Dataset records:
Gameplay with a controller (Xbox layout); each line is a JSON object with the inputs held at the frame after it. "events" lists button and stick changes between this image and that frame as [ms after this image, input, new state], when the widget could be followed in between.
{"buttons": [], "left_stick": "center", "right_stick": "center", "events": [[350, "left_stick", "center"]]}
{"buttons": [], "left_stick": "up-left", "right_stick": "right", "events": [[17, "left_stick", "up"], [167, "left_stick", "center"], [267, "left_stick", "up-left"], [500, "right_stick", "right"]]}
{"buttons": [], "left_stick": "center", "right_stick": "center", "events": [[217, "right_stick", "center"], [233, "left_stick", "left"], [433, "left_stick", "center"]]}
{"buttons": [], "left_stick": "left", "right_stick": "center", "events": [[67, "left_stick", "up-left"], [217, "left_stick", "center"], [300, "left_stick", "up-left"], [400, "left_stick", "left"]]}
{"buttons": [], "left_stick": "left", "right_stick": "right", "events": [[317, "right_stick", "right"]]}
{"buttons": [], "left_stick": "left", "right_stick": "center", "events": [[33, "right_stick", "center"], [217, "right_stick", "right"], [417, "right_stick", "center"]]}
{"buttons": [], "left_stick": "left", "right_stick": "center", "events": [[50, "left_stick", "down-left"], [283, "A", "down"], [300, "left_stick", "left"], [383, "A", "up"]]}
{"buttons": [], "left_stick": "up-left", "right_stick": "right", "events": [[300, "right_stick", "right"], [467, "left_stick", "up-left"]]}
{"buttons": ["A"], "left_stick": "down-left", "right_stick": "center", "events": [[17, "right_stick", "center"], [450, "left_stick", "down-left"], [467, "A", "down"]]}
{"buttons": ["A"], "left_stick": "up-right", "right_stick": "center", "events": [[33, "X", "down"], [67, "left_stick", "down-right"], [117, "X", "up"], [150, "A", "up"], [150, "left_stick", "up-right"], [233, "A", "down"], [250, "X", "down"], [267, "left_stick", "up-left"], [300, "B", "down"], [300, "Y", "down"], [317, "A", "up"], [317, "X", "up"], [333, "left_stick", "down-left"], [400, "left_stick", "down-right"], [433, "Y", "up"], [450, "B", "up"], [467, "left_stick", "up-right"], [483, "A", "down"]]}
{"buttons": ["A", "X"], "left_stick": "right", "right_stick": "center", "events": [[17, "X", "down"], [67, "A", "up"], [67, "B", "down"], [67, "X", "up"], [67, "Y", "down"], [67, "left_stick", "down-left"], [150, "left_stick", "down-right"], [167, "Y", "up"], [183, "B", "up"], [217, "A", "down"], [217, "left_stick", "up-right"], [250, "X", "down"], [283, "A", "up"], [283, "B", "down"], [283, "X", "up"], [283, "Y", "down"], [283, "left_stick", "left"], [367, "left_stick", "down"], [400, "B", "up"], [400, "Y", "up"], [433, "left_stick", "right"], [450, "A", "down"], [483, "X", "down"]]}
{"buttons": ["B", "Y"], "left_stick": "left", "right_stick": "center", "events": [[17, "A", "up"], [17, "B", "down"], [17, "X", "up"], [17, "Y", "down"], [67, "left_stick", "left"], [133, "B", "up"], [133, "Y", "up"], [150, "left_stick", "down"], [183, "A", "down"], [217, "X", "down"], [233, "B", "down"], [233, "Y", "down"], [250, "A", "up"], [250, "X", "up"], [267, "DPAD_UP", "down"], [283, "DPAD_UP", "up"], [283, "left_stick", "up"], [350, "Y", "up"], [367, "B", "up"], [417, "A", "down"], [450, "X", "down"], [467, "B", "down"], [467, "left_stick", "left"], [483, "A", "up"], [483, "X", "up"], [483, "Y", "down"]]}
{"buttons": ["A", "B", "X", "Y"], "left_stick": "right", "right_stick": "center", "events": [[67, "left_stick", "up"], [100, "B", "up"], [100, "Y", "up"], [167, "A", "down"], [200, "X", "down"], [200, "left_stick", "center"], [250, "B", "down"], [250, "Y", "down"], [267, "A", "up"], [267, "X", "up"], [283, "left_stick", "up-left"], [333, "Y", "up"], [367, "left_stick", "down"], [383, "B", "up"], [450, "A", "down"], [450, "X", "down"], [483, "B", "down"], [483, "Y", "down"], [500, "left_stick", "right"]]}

Brief:
Could you output every record above exactly as written?

Task response:
Gameplay with a controller (Xbox layout); each line is a JSON object with the inputs held at the frame after it. "events" lists button and stick changes between this image and that frame as [ms after this image, input, new state], when the widget could be followed in between.
{"buttons": [], "left_stick": "center", "right_stick": "center", "events": [[350, "left_stick", "center"]]}
{"buttons": [], "left_stick": "up-left", "right_stick": "right", "events": [[17, "left_stick", "up"], [167, "left_stick", "center"], [267, "left_stick", "up-left"], [500, "right_stick", "right"]]}
{"buttons": [], "left_stick": "center", "right_stick": "center", "events": [[217, "right_stick", "center"], [233, "left_stick", "left"], [433, "left_stick", "center"]]}
{"buttons": [], "left_stick": "left", "right_stick": "center", "events": [[67, "left_stick", "up-left"], [217, "left_stick", "center"], [300, "left_stick", "up-left"], [400, "left_stick", "left"]]}
{"buttons": [], "left_stick": "left", "right_stick": "right", "events": [[317, "right_stick", "right"]]}
{"buttons": [], "left_stick": "left", "right_stick": "center", "events": [[33, "right_stick", "center"], [217, "right_stick", "right"], [417, "right_stick", "center"]]}
{"buttons": [], "left_stick": "left", "right_stick": "center", "events": [[50, "left_stick", "down-left"], [283, "A", "down"], [300, "left_stick", "left"], [383, "A", "up"]]}
{"buttons": [], "left_stick": "up-left", "right_stick": "right", "events": [[300, "right_stick", "right"], [467, "left_stick", "up-left"]]}
{"buttons": ["A"], "left_stick": "down-left", "right_stick": "center", "events": [[17, "right_stick", "center"], [450, "left_stick", "down-left"], [467, "A", "down"]]}
{"buttons": ["A"], "left_stick": "up-right", "right_stick": "center", "events": [[33, "X", "down"], [67, "left_stick", "down-right"], [117, "X", "up"], [150, "A", "up"], [150, "left_stick", "up-right"], [233, "A", "down"], [250, "X", "down"], [267, "left_stick", "up-left"], [300, "B", "down"], [300, "Y", "down"], [317, "A", "up"], [317, "X", "up"], [333, "left_stick", "down-left"], [400, "left_stick", "down-right"], [433, "Y", "up"], [450, "B", "up"], [467, "left_stick", "up-right"], [483, "A", "down"]]}
{"buttons": ["A", "X"], "left_stick": "right", "right_stick": "center", "events": [[17, "X", "down"], [67, "A", "up"], [67, "B", "down"], [67, "X", "up"], [67, "Y", "down"], [67, "left_stick", "down-left"], [150, "left_stick", "down-right"], [167, "Y", "up"], [183, "B", "up"], [217, "A", "down"], [217, "left_stick", "up-right"], [250, "X", "down"], [283, "A", "up"], [283, "B", "down"], [283, "X", "up"], [283, "Y", "down"], [283, "left_stick", "left"], [367, "left_stick", "down"], [400, "B", "up"], [400, "Y", "up"], [433, "left_stick", "right"], [450, "A", "down"], [483, "X", "down"]]}
{"buttons": ["B", "Y"], "left_stick": "left", "right_stick": "center", "events": [[17, "A", "up"], [17, "B", "down"], [17, "X", "up"], [17, "Y", "down"], [67, "left_stick", "left"], [133, "B", "up"], [133, "Y", "up"], [150, "left_stick", "down"], [183, "A", "down"], [217, "X", "down"], [233, "B", "down"], [233, "Y", "down"], [250, "A", "up"], [250, "X", "up"], [267, "DPAD_UP", "down"], [283, "DPAD_UP", "up"], [283, "left_stick", "up"], [350, "Y", "up"], [367, "B", "up"], [417, "A", "down"], [450, "X", "down"], [467, "B", "down"], [467, "left_stick", "left"], [483, "A", "up"], [483, "X", "up"], [483, "Y", "down"]]}
{"buttons": ["A", "B", "X", "Y"], "left_stick": "right", "right_stick": "center", "events": [[67, "left_stick", "up"], [100, "B", "up"], [100, "Y", "up"], [167, "A", "down"], [200, "X", "down"], [200, "left_stick", "center"], [250, "B", "down"], [250, "Y", "down"], [267, "A", "up"], [267, "X", "up"], [283, "left_stick", "up-left"], [333, "Y", "up"], [367, "left_stick", "down"], [383, "B", "up"], [450, "A", "down"], [450, "X", "down"], [483, "B", "down"], [483, "Y", "down"], [500, "left_stick", "right"]]}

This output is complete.